The idea behind “Hoover Down” is that the dam acts as a funnel that translates rules into moving water. Downstream, that water spreads out across the landscape. As the rules change, the volume of water flowing through the dam changes, and the landscape from Hoover down – not just the river corridor itself, but all the places beyond that use its water – changes as well.
There are a lot of places I could tell this story. I’m thinking about “Hoover Down” in significant part because of my love for that part of the Colorado River Basin – the basin of my childhood.
CRWUA – hitting “pause”
Friday’s tour was a coda to last week’s meeting of the Colorado River Water Users Association.

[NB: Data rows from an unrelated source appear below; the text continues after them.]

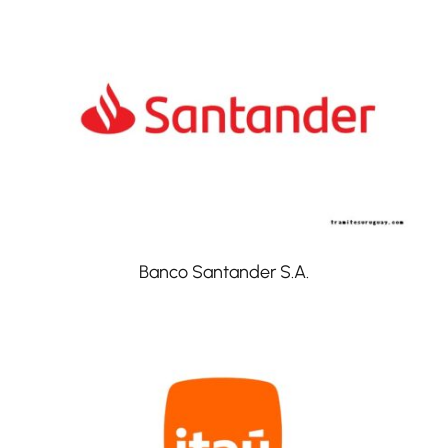
Banco Santander S.A.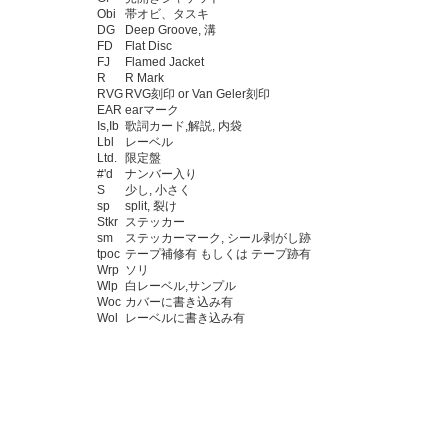
Obi
帯オビ、タスキ
DG
Deep Groove, 溝
FD
Flat Disc
FJ
Flamed Jacket
R
R Mark
RVG
RVG刻印 or Van Geler刻印
EAR
earマーク
Is,Ib
歌詞カード,解説, 内袋
Lbl
レーベル
Ltd.
限定盤
#'d
ナンバー入り
S
少し, 小さく
sp
split, 裂け
Stkr
ステッカー
sm
ステッカーマーク, シール剥がし跡
tpoc
テープ補修有 もしくは テープ跡有
Wrp
ソリ
Wlp
白レーベル,サンプル
Woc
カバーに書き込み有
Wol
レーベルに書き込み有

Rules were the primary focus of the discussion, and a part of the work for “Hoover Down” will involve a close examination of the work over the next “n” years on a new, or newly revised, set of rules for how much water enters and leaves Lake Mead. The value of “n” itself is an interesting uncertainty in the whole thing. This book may take a while.
It was a “no big news” CRWUA, the kind where I was glad I wasn’t a beat reporter any more having to gin up a quick story. Ian James (who also joined the tour) turned a nice daily that focused on the key element. Rather than quickly going on to the next phase of “Law of the River” negotiations, Interior is hitting the “pause” button for a year long review of how the current river rules are working.
Speaking on the day’s final session, Interior Secretary David Bernhardt emphasized some interesting points, including the need for the next round of “Law of the River” negotiations to include Native American and environmental NGO interests. An Interior Secretary CRWUA speech is about signalling – that was a particularly important signal. How it translates into action remains to be seen, but the marker has been very publicly placed on the board.
As I think back to book two in “the series”, about how the network functions both formally and informally, I’m intrigued by the way the pause creates some space for informal discussions about what folks want the next round of rule discussions to look like and include.